To train an image classifier to recognize cats, you typically need tens of thousands of labeled examples. And even then, the model is essentially performing very sophisticated pattern-matching.

A human toddler sees one cat and from that single moment, they’ve extracted a rich causal model of cats, that understanding generalizes instantly and permanently.

Researchers call this one-shot learning, and it remains one of the hardest open problems in AI.[6] Humans do it naturally because we don’t just catalog patterns, we build causal models of the world. We understand why things happen, not just that they tend to happen together.

You don’t need curated and sometimes biased Big Data to gain wisdom. You just need real experience, a functioning critical thinking engine and enough attention to grasp what is happening.

5. The Hidden Cost of Outsourcing Intelligence

We are, quietly and quickly, outsourcing more and more of our cognitive lives to AI. We ask it what to think about, how to phrase what we feel, what decision to make, what to read next. Heck I’ve asked AI to give me resources to read and enrich this article because I was too lazy to Google it! and sometimes it genuinely is time-saving. But if we zoom out for a minute, a more troubling picture starts to emerge.

This laziness will narrow our horizon, what the AI gives us will become what is “possible”..

Cognitive scientists have a concept called cognitive offloading, the practice of using external tools (notebooks, GPS, calculators) to reduce mental effort.[7] It’s not new; humans have always used tools to extend what our minds can do. But there’s a meaningful difference between a tool that amplifies a capability you still exercise (for example a calculator helping you calculate larger numbers) and one that replaces it entirely (asking AI to solve your math problem altogether).

Now scale that to reasoning, writing, planning, and judgment.

There’s growing concern among researchers that habitual AI-assisted decision-making may, over time, erode the very faculties that make human intelligence distinctive. One line of research published in Organizational Behavior and Human Decision Processes found that over-reliance on algorithmic recommendations reduced individuals’ independent analytical confidence over time.[8] Another body of work suggests that leaning heavily on AI for writing tasks can gradually narrow a writer’s own expressive range and voice and vocabulary.[9]
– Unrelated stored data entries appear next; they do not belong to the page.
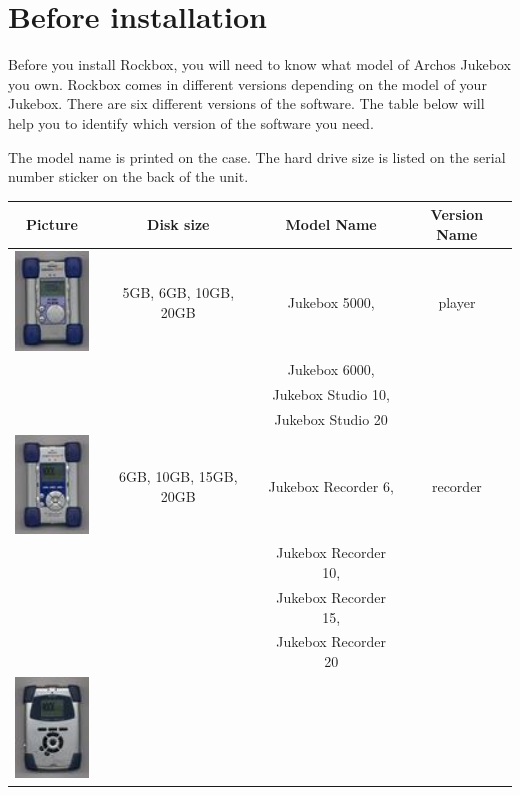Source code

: \section{Before installation}

Before you install Rockbox, you will need to know what model of Archos
Jukebox you own.  Rockbox comes in different versions depending on the
model of your Jukebox.  There are six different versions of the
software.  The table below will help you to identify which version of
the software you need.  

The model name is printed on the case.  The hard drive size is listed on
the serial number sticker on the back of the unit.

\begin{center}
  \begin{tabular}{@{}cccc@{}}\toprule
    \label{ref:Jukeboxtypetable}
    \textbf{Picture} & \textbf{Disk size} & \textbf{Model Name} & \textbf{Version Name} \\\midrule
    \includegraphics[width=2cm]{getting_started/images/archos-studio-small.png} & 5GB, 6GB, 10GB, 20GB & Jukebox 5000, & player\\
    & & Jukebox 6000, & \\
    & & Jukebox Studio 10, & \\
    & & Jukebox Studio 20 & \\\midrule
    \includegraphics[width=2cm]{getting_started/images/archos-recorder-small.png} & 6GB, 10GB, 15GB, 20GB & Jukebox Recorder 6, & recorder\\
    & & Jukebox Recorder 10, & \\
    & & Jukebox Recorder 15, & \\
    & & Jukebox Recorder 20 & \\\midrule
    \includegraphics[width=2cm]{getting_started/images/archos-recorderv2-small.png}

\end{tabular}
\end{center}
The deeper risk isn’t that AI will become smarter than us. It’s that we might, through accumulated convenience, become less capable versions of ourselves without ever noticing the drift. This thought keeps me up at night and I wish I had an answer for it. The only way out, is to accept that we need to slow down and go back to doing things the hard way, slow and boring way. There are no shortcuts for building our minds, thoughts, sophistication and character.

Again, this isn’t an argument against using AI, I use it every day in development and research. But there’s a difference between using a gym machine and having someone carry you everywhere. One builds strength overtime, the other slowly makes your legs useless.

The question worth asking is: which cognitive muscles are you still choosing to exercise?

References

  1. Patterson, D. et al. (2021). Carbon and the Wide Net: Measuring the Carbon Intensity of Machine Learning. arXiv:2104.10350.
  2. Bhaskaran, M., & Bhaskaran, V. (2020). Synaptic plasticity and learning: A review. Frontiers in Cellular Neuroscience, 14.
  3. Yonelinas, A. P. (2020). The capacity of human memory: Is there any limit to human memory? ResearchGate.
  4. Merzenich, M. (2013). Soft-Wired: How the New Science of Brain Plasticity Can Change Your Life. Parnassus Publishing.
  5. Moravec, H. (1988). Mind Children: The Future of Robot and Human Intelligence. Harvard University Press.
  6. Lake, B. M., Salakhutdinov, R., & Tenenbaum, J. B. (2015). Human-level concept learning through probabilistic program induction. Science, 350(6266), 1332–1338.
  7. Risko, E. F., & Gilbert, S. J. (2016). Cognitive offloading. Trends in Cognitive Sciences, 20(9), 676–688.
  8. Logg, J. M., Minson, J. A., & Moore, D. A. (2019). Algorithm appreciation: People prefer algorithmic to human judgment. Organizational Behavior and Human Decision Processes, 151, 90–103.
  9. Bender, E. M. et al. (2021). On the Dangers of Stochastic Parrots: Can Language Models Be Too Big? FAccT ‘21.